_GESELECTEERD FRAGMENT_
Het CBP mag dan wel een “centraal” platform zijn, open is het allerminst. Op zichzelf heeft het CBP wel het potentieel om de vervoersmarkt een brede keuze van producten te bieden maar het gif zit hem in “vervoersmarkt”. Die wordt vandaag beperkt tot een selecte groep van spelers.

Aan de kant van de vraag hebben enkel de 215 VEA leden toegang. Aan de aanbodzijde worden dan de multimodale operatoren aangesproken maar is de response eerder lauw. Waar zijn de Terminals? Wordt lading enkel gecontroleerd door VEA aangesloten expediteurs? Welk is in verhouding tot het totale volume te vervoeren containers over land het aandeel door VEA expediteurs gecontroleerd? Hoeveel lading gaat er langs de vraagzijde dan verloren? Waar zit dan dat ontbrekende gedeelte en wie controleert dat? Waarom zouden vervoerders zich engageren in het CBP als de marktpenetratie eerder beperkt is? Waar vindt de binnenvaart zich terug in het CBP? Hoe neutraal is het CBP dan wel? Wordt het W&Z doel van 9,000 extra containers over de binnenvaart te vervoeren gehaald? Als we aanvaarden dat “containers” vandaag een “commodity” zijn, was het dan niet de bedoeling om aan het CBP de functie “Multimodal Exchange Platform” te geven? Zet men door de beperkte toegang tot het CBP een stap terug richting “De Beurs”? Zal het CBP op deze wijze klaar zijn om de groei in het containervervoer van 45% tegen 2030 aan te kunnen (van de huidige 565,000 TEU naar 820,000 TEU voor België alleen al)? Waar situeren de 1.376 zelfstandige binnenvaart ondernemers zich in dit verhaal? Komt W&Z niet voor hen op? Waarom zijn belangenorganisaties als ABAS en ASV niet mee in het bad gesprongen? Moet CBP niet naar het niveau Alfaport worden getild? Daar vinden tenminste reders, scheepsagenten, terminals, stouwerijen en naties elkaar terug. En waarom beperkt CBP zich tot Vlaams? Is binnenvaart in het Schelde – Maas – Rijn bekken dan een exclusief Vlaamse aangelegenheid? Of hebben de VEA leden schrik van de Noorder en oosterburen?

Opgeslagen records
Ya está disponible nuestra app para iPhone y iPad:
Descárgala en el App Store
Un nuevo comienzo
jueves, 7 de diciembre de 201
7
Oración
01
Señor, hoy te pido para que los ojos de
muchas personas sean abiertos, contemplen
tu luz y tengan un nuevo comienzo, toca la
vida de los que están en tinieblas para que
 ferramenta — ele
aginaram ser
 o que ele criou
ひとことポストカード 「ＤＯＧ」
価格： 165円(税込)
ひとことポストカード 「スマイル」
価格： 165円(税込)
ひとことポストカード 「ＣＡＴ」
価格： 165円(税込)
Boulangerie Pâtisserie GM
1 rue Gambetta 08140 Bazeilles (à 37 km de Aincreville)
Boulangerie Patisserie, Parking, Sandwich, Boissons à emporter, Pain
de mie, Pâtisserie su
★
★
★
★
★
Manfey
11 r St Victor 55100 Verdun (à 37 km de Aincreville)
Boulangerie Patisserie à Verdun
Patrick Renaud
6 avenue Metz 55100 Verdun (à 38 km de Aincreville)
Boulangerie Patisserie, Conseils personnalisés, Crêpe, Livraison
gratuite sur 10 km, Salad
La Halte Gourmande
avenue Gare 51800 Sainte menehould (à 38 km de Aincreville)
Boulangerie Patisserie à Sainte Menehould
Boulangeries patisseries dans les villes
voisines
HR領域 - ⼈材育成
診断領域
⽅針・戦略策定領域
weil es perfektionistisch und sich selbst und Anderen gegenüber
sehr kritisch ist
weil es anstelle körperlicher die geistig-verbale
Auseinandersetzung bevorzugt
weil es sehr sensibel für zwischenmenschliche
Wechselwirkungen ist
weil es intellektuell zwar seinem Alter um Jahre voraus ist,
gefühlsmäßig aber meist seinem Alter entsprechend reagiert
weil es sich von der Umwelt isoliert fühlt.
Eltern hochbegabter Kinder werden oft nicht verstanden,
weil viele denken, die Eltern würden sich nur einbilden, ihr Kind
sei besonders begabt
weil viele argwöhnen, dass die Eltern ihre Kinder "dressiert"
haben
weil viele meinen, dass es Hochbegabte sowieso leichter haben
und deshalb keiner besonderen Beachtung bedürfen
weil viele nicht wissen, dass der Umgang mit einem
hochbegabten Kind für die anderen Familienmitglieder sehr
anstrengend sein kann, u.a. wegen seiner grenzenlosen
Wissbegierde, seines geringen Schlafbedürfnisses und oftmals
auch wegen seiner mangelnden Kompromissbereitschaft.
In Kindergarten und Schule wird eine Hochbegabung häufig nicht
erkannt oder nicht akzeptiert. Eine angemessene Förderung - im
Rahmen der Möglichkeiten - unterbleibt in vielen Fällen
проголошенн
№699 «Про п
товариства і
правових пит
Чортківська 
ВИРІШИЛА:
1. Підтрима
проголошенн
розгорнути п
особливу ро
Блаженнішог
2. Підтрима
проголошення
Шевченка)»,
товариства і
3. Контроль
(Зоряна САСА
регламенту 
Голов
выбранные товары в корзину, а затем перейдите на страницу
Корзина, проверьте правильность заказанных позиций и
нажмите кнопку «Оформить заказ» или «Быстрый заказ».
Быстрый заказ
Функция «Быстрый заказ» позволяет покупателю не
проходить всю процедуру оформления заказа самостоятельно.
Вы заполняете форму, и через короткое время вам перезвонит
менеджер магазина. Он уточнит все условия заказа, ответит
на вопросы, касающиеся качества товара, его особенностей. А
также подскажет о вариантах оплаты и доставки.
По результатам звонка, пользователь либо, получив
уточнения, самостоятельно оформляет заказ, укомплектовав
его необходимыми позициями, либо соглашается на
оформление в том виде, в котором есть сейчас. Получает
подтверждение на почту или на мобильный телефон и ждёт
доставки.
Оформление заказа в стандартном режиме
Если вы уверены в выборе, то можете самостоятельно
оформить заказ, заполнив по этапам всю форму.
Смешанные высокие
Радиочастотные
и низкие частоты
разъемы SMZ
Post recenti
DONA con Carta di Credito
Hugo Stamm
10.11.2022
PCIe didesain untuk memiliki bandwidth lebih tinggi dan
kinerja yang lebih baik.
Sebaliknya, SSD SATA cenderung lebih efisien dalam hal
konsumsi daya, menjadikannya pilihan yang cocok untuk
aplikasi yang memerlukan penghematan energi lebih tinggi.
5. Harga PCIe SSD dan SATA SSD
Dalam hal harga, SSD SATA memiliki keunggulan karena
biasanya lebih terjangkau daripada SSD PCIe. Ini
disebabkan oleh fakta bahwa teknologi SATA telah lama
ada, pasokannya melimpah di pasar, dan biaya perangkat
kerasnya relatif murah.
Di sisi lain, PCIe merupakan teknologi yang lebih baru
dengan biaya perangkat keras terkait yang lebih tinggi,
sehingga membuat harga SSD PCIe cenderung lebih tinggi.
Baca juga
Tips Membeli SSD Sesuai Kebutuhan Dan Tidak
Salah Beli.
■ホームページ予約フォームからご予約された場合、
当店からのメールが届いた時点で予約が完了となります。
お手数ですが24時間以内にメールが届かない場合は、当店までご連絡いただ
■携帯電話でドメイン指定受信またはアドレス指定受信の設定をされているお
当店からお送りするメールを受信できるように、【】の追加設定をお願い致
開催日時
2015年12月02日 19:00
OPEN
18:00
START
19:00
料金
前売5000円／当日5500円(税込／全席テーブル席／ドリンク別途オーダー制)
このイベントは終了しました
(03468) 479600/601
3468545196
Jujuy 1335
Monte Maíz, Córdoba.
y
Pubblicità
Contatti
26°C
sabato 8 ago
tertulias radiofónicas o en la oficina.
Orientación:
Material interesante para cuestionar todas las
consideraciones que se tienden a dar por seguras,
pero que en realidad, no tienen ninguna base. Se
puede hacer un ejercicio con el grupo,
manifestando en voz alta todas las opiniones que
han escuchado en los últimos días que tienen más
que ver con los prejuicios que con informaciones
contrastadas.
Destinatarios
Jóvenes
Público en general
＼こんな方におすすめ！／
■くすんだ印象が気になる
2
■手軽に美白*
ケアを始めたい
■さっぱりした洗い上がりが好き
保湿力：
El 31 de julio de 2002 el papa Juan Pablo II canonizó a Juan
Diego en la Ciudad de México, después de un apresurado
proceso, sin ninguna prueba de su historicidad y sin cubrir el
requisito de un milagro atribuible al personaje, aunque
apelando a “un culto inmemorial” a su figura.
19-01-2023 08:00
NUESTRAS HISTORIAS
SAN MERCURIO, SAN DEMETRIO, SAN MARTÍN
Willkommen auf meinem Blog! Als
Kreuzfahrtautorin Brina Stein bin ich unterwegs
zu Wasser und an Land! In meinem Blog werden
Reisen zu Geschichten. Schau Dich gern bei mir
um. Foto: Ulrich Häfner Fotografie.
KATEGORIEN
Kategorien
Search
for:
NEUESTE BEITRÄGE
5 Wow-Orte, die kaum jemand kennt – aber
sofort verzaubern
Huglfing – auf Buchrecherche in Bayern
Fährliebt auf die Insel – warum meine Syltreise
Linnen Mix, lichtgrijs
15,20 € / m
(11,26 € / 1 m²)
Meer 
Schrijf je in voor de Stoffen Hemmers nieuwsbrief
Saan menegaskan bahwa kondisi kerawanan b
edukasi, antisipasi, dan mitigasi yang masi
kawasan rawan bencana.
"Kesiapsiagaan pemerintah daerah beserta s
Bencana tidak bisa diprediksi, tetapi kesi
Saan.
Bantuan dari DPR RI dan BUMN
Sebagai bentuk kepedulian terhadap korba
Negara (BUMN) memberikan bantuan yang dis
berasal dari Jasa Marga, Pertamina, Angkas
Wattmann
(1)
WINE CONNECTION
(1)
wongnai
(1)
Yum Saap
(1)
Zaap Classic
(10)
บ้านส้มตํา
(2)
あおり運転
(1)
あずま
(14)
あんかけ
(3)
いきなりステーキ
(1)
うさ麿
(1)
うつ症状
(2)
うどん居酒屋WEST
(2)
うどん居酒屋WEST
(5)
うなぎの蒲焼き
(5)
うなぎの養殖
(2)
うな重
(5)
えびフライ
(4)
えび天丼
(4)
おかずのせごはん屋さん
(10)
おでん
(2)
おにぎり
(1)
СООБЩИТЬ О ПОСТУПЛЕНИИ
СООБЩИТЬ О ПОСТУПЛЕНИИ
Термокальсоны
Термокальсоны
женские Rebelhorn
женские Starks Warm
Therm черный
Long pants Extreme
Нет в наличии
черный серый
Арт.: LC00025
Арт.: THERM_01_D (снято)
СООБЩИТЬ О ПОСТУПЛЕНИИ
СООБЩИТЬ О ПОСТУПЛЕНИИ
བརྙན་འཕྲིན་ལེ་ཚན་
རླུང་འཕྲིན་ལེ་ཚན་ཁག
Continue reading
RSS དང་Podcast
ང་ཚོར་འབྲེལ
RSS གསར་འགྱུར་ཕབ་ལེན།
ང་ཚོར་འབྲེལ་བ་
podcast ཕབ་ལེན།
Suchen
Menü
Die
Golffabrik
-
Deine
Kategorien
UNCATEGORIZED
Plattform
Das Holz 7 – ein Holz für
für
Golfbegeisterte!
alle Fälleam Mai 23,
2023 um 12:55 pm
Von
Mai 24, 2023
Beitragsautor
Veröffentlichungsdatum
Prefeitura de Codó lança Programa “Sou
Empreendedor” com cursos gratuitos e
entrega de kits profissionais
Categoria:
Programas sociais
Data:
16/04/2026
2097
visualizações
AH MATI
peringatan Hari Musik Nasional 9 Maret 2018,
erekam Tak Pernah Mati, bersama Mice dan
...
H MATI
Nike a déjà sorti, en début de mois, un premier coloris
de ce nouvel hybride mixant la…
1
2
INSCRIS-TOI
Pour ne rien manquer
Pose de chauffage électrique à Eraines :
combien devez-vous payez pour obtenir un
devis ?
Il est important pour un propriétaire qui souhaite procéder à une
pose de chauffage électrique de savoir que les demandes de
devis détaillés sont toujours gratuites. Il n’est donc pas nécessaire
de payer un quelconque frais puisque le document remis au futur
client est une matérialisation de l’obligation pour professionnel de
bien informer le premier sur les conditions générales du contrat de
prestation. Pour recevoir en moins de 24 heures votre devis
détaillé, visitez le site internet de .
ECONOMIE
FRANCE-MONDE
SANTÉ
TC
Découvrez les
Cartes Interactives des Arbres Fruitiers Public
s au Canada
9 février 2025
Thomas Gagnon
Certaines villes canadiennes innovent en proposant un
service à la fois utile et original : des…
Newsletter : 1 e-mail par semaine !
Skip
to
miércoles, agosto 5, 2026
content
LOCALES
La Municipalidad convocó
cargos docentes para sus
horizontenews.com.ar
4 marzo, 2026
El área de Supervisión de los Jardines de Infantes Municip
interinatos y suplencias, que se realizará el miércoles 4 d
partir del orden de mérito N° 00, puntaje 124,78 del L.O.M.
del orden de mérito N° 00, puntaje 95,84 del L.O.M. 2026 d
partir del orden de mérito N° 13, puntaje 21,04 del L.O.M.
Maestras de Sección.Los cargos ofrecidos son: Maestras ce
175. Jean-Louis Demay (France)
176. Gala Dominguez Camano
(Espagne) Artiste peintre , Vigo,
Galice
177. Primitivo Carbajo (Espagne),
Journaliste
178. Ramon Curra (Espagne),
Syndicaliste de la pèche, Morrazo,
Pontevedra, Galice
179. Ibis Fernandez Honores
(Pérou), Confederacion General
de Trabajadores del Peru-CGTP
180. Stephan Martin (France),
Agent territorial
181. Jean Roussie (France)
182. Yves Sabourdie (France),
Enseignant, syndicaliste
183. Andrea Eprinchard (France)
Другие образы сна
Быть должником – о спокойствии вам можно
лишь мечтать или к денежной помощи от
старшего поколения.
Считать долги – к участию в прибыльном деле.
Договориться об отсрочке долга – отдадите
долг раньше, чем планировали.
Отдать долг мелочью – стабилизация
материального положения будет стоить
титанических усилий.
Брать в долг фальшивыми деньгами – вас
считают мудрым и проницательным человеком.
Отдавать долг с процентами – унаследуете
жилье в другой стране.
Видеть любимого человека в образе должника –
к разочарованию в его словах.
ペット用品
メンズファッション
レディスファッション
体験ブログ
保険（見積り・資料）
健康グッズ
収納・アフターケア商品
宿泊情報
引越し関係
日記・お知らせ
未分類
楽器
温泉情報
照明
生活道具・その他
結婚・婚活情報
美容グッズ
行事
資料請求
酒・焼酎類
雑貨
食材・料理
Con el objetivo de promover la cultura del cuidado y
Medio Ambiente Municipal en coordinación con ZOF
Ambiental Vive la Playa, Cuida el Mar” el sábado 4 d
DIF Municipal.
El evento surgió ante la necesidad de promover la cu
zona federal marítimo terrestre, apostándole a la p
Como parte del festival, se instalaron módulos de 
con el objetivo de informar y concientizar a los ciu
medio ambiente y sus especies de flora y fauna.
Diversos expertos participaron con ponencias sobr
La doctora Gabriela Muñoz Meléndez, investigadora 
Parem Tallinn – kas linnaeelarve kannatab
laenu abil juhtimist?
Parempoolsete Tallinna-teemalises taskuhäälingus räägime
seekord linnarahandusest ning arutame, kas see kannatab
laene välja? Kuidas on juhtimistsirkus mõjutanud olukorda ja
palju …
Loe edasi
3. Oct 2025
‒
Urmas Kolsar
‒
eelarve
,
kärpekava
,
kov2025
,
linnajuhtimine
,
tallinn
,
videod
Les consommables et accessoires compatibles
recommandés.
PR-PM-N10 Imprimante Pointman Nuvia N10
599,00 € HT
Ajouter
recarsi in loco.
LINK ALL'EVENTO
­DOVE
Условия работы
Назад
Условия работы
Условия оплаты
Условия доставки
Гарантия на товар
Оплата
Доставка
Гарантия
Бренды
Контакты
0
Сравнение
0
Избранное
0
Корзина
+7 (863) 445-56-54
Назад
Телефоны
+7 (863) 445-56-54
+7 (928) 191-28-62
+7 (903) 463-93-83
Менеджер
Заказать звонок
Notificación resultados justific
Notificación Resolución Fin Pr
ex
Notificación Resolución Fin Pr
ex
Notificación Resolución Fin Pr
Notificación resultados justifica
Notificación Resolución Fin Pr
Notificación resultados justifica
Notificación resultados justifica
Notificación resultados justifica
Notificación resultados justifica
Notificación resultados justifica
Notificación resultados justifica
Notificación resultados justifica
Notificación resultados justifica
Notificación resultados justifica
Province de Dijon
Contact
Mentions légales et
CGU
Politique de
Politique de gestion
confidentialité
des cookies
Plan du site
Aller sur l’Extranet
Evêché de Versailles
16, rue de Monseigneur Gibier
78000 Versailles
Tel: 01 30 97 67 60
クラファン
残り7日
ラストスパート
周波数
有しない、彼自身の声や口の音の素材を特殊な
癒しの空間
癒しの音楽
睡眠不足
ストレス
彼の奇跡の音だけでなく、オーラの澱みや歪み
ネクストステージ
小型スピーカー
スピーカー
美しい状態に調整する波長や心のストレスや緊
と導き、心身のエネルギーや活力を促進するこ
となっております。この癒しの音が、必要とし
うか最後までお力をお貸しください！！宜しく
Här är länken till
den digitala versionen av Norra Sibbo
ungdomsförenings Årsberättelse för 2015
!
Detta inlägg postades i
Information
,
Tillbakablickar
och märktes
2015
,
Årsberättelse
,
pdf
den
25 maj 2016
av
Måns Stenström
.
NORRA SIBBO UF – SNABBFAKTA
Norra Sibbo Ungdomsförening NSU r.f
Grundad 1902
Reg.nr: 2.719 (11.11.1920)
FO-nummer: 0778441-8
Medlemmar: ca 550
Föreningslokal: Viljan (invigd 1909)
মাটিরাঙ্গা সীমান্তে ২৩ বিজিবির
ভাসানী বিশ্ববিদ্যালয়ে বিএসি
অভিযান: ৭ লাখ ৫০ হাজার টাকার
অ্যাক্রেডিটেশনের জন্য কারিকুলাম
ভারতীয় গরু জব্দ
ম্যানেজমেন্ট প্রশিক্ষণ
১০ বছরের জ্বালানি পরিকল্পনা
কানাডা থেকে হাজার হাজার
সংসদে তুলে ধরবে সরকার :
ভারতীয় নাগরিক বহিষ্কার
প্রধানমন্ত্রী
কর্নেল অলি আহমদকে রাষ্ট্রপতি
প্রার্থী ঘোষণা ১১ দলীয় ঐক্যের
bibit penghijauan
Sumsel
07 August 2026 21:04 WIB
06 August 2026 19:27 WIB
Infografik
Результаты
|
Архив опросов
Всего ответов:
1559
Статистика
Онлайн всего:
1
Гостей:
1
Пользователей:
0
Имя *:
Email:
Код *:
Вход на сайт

_OPDRACHT_
Geef het vervolg van het fragment over het CBP en de binnenvaart, aansluitend op de laatste zin. De records hebben niets met het fragment te maken.

_RESULTAAT_
Big Data, ICT en NxtPort mogen nog zo hoog op de agenda staan, als men dit niet op een open, ruim toegankelijk en transparant platform doet zal het niet baten en levert het geen enkele toegevoegde waarde. Het is gewoon bestaande inefficiënte processen automatiseren en daarmee de inefficiëntie nog multipliëren.

Heeft men dan niets geleerd van Bill Gates, Zuckerberg & Co. Door het volledig openstellen van hun innovatieve producten heeft het op vele vlakken revoluties aangestuurd waarvan ze nu de vruchten van dragen. Is daar dan echt geen draagvlak voor in Vlaanderen of gaan we angstig blijven navelstaren naar ons grote ongelijk? Als CBP een VEA kind blijft is het gedoemd te falen en dat is spijtig want het heeft conceptueel zeker kans op slagen en is vandaag meer dan ooit noodzakelijk om de concurrentiepositie van onze Vlaamse havens te behouden.

Actieplan afhandeling containerbinnenvaart Antwerpen – De Heilige Graal?

Hoera en een dikke proficiat aan GHA CEO Jacques Vandermeiren en zijn Team voor dit initiatief. Het zal wel niet baten dat ik al in 2014 in mijn studie over de Binnenvaart in de havens van Antwerpen en Rotterdam aandring op alle spelers rond één tafel te brengen. Dat de feiten, cijfers, conclusies en aanbevelingen door zowat alle partijen werden genegeerd is slechts een voetnoot in de geschiedenis. Feit is wel dat het in die drie jaar alleen maar erger werd. Sans Rancune.

Maar nu gaan alle (?) partijen rond de tafel zitten. Laten we dan eens de insteek van de verschillende spelers bekijken.

Verzuchtingen en noden in kaart brengen. Dat is de doelstelling van partijen. Het GHA zal dat in goede banen leiden (lijden?) en heeft daar de juiste ambtenaren voor met voldoende kennis van wie de spelers zijn. Het “Verzuchtingen & Noden proces” zal dan in kaart gebracht worden. Toch wel verwonderlijk dat men bij het GHA in de Cel “Intermodaal Vervoer” met sinds jaren binnenvaart toegewijde ambtenaren daar vandaag nog geen zicht op heeft. Of misschien wel maar wordt het GHA gehinderd door “politieke neutraliteit”. De CEO van het GHA verklaarde het al eerder – fragmentatie is troef in het Antwerpse Havenlandschap.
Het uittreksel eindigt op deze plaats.